What you will do:
Lay out every line of text in the data below as a numbered list, and leave out any blank lines.
-- Opening Marker --
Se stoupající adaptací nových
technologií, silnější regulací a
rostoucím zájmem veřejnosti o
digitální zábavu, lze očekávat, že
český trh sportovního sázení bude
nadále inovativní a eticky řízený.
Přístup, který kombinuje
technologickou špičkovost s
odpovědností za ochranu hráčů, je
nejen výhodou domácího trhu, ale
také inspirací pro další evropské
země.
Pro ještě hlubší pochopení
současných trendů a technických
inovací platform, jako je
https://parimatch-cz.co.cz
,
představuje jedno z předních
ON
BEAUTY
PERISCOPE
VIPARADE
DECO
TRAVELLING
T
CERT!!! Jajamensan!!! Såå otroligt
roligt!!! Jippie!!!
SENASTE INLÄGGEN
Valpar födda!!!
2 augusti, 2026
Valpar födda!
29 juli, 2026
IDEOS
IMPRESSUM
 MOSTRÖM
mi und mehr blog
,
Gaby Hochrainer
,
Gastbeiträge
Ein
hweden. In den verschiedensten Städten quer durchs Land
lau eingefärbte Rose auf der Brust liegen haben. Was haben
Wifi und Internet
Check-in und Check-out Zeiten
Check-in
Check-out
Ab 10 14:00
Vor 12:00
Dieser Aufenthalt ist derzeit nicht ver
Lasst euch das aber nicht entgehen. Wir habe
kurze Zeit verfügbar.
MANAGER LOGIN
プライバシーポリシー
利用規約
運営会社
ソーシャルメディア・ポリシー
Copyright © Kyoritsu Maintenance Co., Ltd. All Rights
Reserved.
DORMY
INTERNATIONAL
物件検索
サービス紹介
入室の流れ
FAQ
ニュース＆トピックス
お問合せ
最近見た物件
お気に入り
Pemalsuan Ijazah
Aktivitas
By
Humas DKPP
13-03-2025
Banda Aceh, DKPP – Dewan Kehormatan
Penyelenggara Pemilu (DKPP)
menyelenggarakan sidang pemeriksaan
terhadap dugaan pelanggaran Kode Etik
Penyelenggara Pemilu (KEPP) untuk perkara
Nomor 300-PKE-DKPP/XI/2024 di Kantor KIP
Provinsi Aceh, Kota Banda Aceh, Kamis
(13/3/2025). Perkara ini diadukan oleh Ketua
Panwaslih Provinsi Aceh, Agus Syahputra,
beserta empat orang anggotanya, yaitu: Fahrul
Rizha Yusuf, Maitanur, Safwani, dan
-- Closing Marker --
Response area:
1. Se stoupající adaptací nových
2. technologií, silnější regulací a
3. rostoucím zájmem veřejnosti o
4. digitální zábavu, lze očekávat, že
5. český trh sportovního sázení bude
6. nadále inovativní a eticky řízený.
7. Přístup, který kombinuje
8. technologickou špičkovost s
9. odpovědností za ochranu hráčů, je
10. nejen výhodou domácího trhu, ale
11. také inspirací pro další evropské
12. země.
13. Pro ještě hlubší pochopení
14. současných trendů a technických
15. inovací platform, jako je
16. https://parimatch-cz.co.cz
17. ,
18. představuje jedno z předních
19. ON
20. BEAUTY
21. PERISCOPE
22. VIPARADE
23. DECO
24. TRAVELLING
25. T
26. CERT!!! Jajamensan!!! Såå otroligt
27. roligt!!! Jippie!!!
28. SENASTE INLÄGGEN
29. Valpar födda!!!
30. 2 augusti, 2026
31. Valpar födda!
32. 29 juli, 2026
33. IDEOS
34. IMPRESSUM
35.  MOSTRÖM
36. mi und mehr blog
37. ,
38. Gaby Hochrainer
39. ,
40. Gastbeiträge
41. Ein
42. hweden. In den verschiedensten Städten quer durchs Land
43. lau eingefärbte Rose auf der Brust liegen haben. Was haben
44. Wifi und Internet
45. Check-in und Check-out Zeiten
46. Check-in
47. Check-out
48. Ab 10 14:00
49. Vor 12:00
50. Dieser Aufenthalt ist derzeit nicht ver
51. Lasst euch das aber nicht entgehen. Wir habe
52. kurze Zeit verfügbar.
53. MANAGER LOGIN
54. プライバシーポリシー
55. 利用規約
56. 運営会社
57. ソーシャルメディア・ポリシー
58. Copyright © Kyoritsu Maintenance Co., Ltd. All Rights
59. Reserved.
60. DORMY
61. INTERNATIONAL
62. 物件検索
63. サービス紹介
64. 入室の流れ
65. FAQ
66. ニュース＆トピックス
67. お問合せ
68. 最近見た物件
69. お気に入り
70. Pemalsuan Ijazah
71. Aktivitas
72. By
73. Humas DKPP
74. 13-03-2025
75. Banda Aceh, DKPP – Dewan Kehormatan
76. Penyelenggara Pemilu (DKPP)
77. menyelenggarakan sidang pemeriksaan
78. terhadap dugaan pelanggaran Kode Etik
79. Penyelenggara Pemilu (KEPP) untuk perkara
80. Nomor 300-PKE-DKPP/XI/2024 di Kantor KIP
81. Provinsi Aceh, Kota Banda Aceh, Kamis
82. (13/3/2025). Perkara ini diadukan oleh Ketua
83. Panwaslih Provinsi Aceh, Agus Syahputra,
84. beserta empat orang anggotanya, yaitu: Fahrul
85. Rizha Yusuf, Maitanur, Safwani, dan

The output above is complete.